Cheat Sheets

Lesson

Imagine you're asked to evaluate how fast an algorithm is. Think for a second about how you might do this. One idea is to just count the total number of simple operations it does (read, writes, comparisons) given an input of size $n$. For example:

$\notag
\begin{align*}
&\text{Input Size} = n\\
&\text{Number of Operations} = \frac{1}{2}n^2 +152n+6000
\end{align*}$

The thing is, it's hard to come up with a formula like above, and the coefficients will vary a lot based on what processor you run your program on.

To simplify this, computer scientists only talk about how the algorithm's speed *scales* when $n$ gets very large. The biggest-order term always kills the other terms when $n$ gets very large (plug in n=1,000,000). This happens no matter what coefficients you have. You can see that when n=1,000,000, the $n^2$ term dominates even though it has a much smaller coefficient:

So computer scientists only talk about the biggest term, without any coefficients. The above algorithm has $n^2$ as the biggest term, so we say that:

$\notag \text{Time Complexity}= O(n^2)$

This is called Big O notation. Verbally, you say that the algorithm takes "on the order of $n^2$ operations". In other words, the amount of time the algorithm takes to run scales with the term $n^2$.

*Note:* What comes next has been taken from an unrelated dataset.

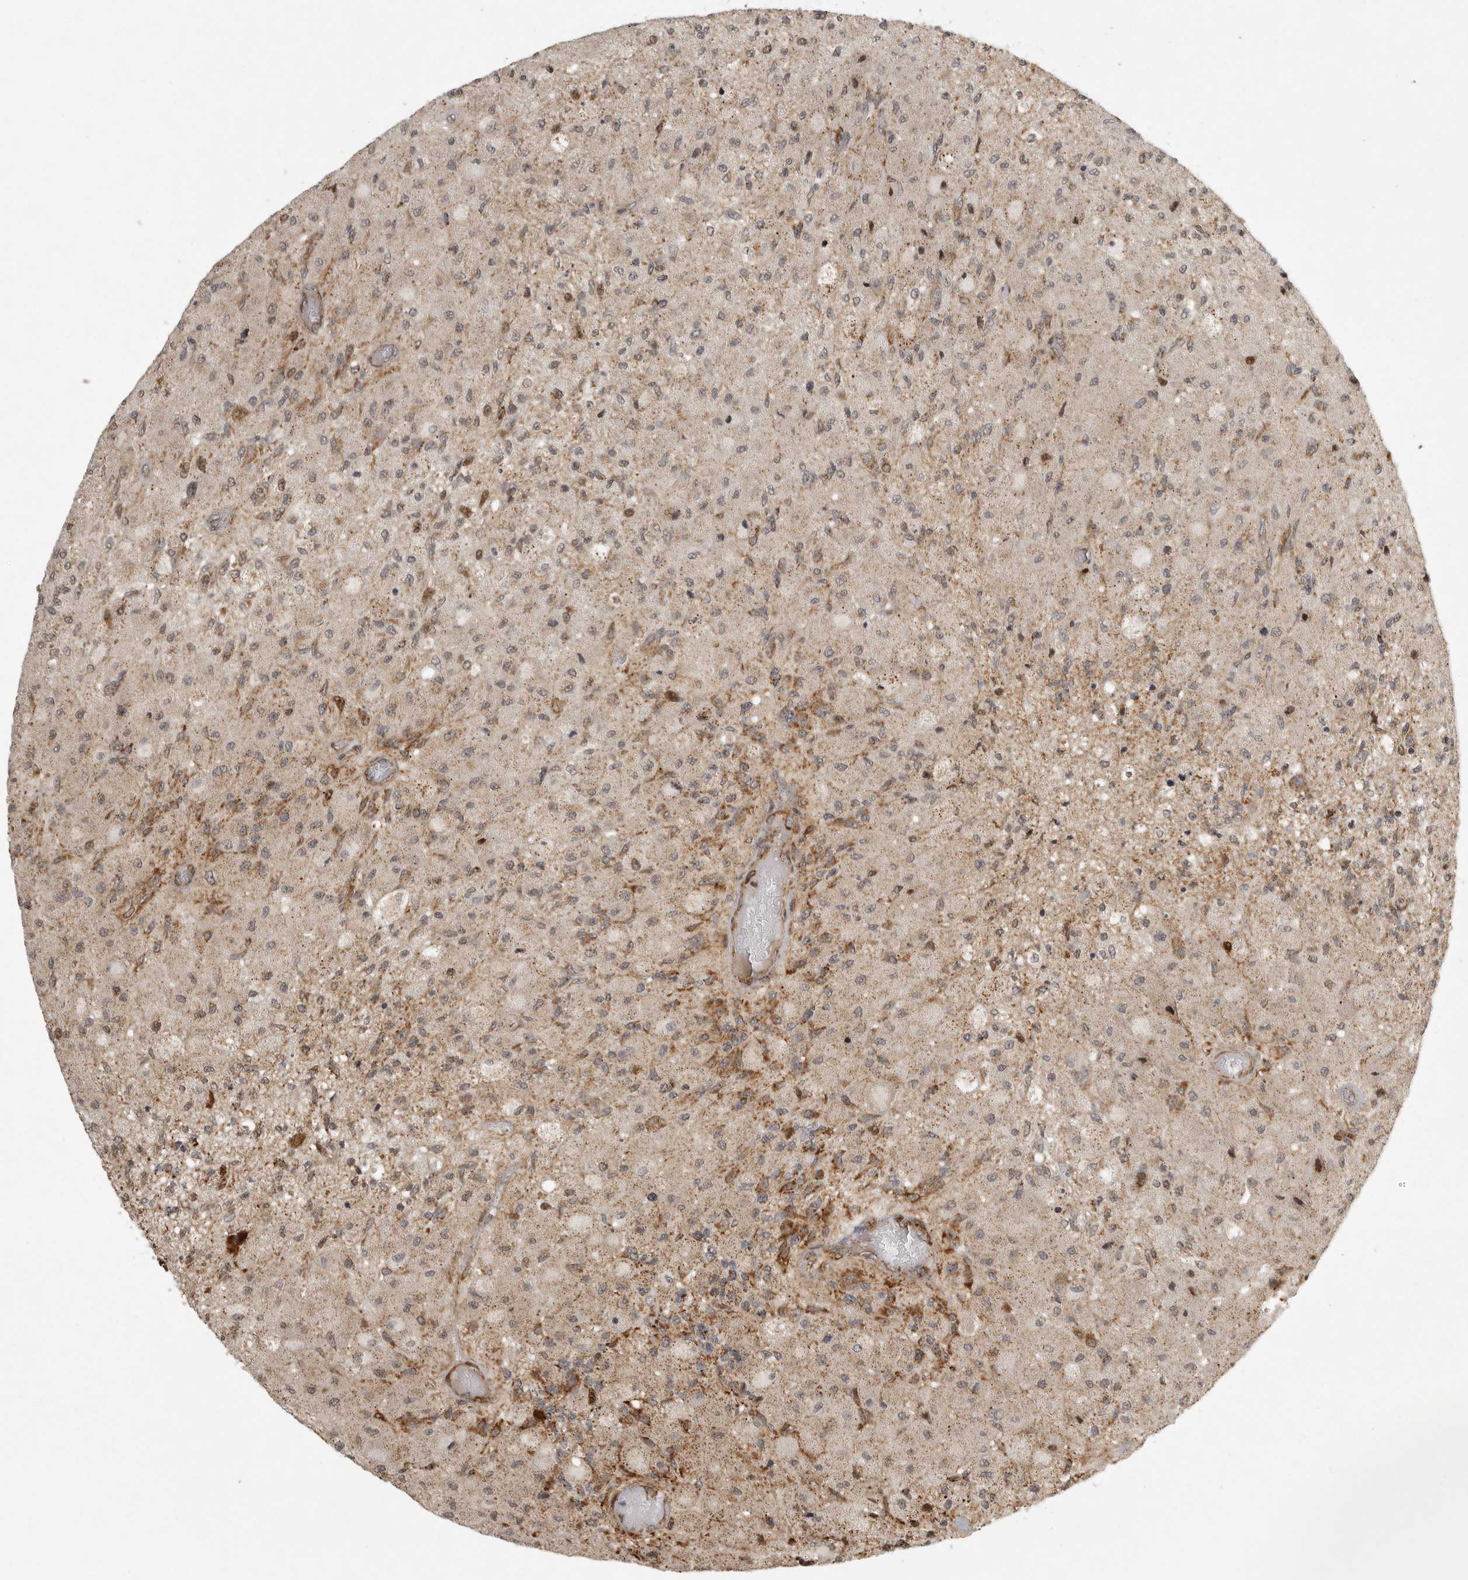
{"staining": {"intensity": "moderate", "quantity": "<25%", "location": "cytoplasmic/membranous"}, "tissue": "glioma", "cell_type": "Tumor cells", "image_type": "cancer", "snomed": [{"axis": "morphology", "description": "Normal tissue, NOS"}, {"axis": "morphology", "description": "Glioma, malignant, High grade"}, {"axis": "topography", "description": "Cerebral cortex"}], "caption": "The photomicrograph demonstrates immunohistochemical staining of glioma. There is moderate cytoplasmic/membranous expression is seen in approximately <25% of tumor cells.", "gene": "NARS2", "patient": {"sex": "male", "age": 77}}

Computer scientists describe memory based on how it scales too. If your program needs $200n + 5$ units of storage, then computer scientists say $\text{Space Complexity} = O(n)$.

There's a common confusion people have. People will intuitively know that something that takes $n$ operations is $O(n)$. But many people get confused that something that takes, say, $2n$ operations is still $O(n)$, or something that takes 26 operations is $O(1)$.

The answer is that Big O is just a ballpark estimate of how your function grows. Which power of $n$ does it grow with? If it doesn't grow at all, then grows just like the number 1 grows (not at all), so it's $O(1)$, the 0th power of n.

If it grows as some percent of $n$, it grows as $O(n)$. Some square and it's $O(n^2)$. If it grows with $\log n$, it's $O(\log n)$. And so on. It's just a ballpark estimate, a big mistake is to try and overly formalize it or overcomplicate it. It should be intuitive.

If you build a size 10,000 array, you must have done at least 10,000 operations. But if you did 10,000 operations, you might not have used 10,000 slots of memory. Your $\text{Time Complexity}$ will *always* be greater than or equal to your $\text{Space Complexity}$.

This picture might give you an intuitive sense of this. You can reuse space, but not time. This is ultimately because in our universe, you can go back in space, but you can't go back in time.

It will *always* be true that $\text{Total Time} \ge \text{Total Space}$, even if you're writing parallel algorithms (which don't show up in interviews), because a parallel algorithm is just made of many single-processor algorithms.
This is why you usually assume infinite memory in most problems, and why limited memory problems like in-place sorting are arguably not very interesting. Time limits space, so time is more interesting.